I have a following question. I would like to read these types of captcha in python:
The best code I have done is this, however it is not able to solve all these captchas:
import pytesseract
import cv2
import numpy as np
import re
def odstran_sum(img,threshold):
"""Funkce odstrani sum."""
filtered_img = np.zeros_like(img)
labels,stats= cv2.connectedComponentsWithStats(img.astype(np.uint8),connectivity=8)[1:3]
label_areas = stats[1:, cv2.CC_STAT_AREA]

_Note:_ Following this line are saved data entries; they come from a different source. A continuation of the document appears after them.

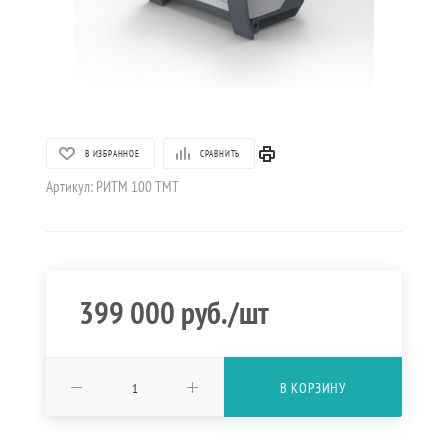
В ИЗБРАННОЕ
СРАВНИТЬ
Артикул:
РИТМ 100 ТМТ
399 000
руб.
/шт
В КОРЗИНУ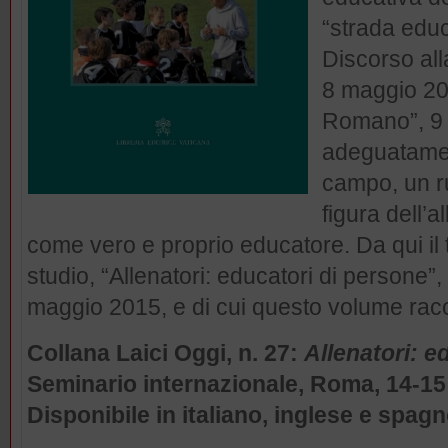
“strada edu
Discorso all
8 maggio 20
Romano”, 9 
adeguatamen
campo, un ru
figura dell’
come vero e proprio educatore. Da qui il 
studio, “Allenatori: educatori di persone”
maggio 2015, e di cui questo volume raccog
Collana Laici Oggi, n. 27:
Allenatori: e
Seminario internazionale, Roma, 14-15
Disponibile in italiano, inglese e spagn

for i,label_area in enumerate(label_areas):
if label_area > threshold:
filtered_img[labels==i+1] = 1
return filtered_img
def preprocess(img_path):
"""Konvertuje do binary obrazku."""
img = cv2.imread(img_path,0)
blur = cv2.GaussianBlur(img, (3,3), 0)
thresh = cv2.threshold(blur, 150, 255, cv2.THRESH_BINARY_INV)[1]
filtered_img = 255-odstran_sum(thresh,20)*255
kernel = cv2.getStructuringElement(cv2.MORPH_RECT, (3,3))
erosion = cv2.erode(filtered_img,kernel,iterations = 1)
return erosion
def captcha_to_string(obrazek):
"""Funkce vrati text z captchy"""
text = pytesseract.image_to_string(obrazek)
return re.sub(r'[^\x00-\x7F]+',' ', text).strip()
img = preprocess(CAPTCHA_NAME)
text = captcha_to_string(img)
print(text)
Is it possible to improve my code that it will be able to read all these five examples? Thanks a lot.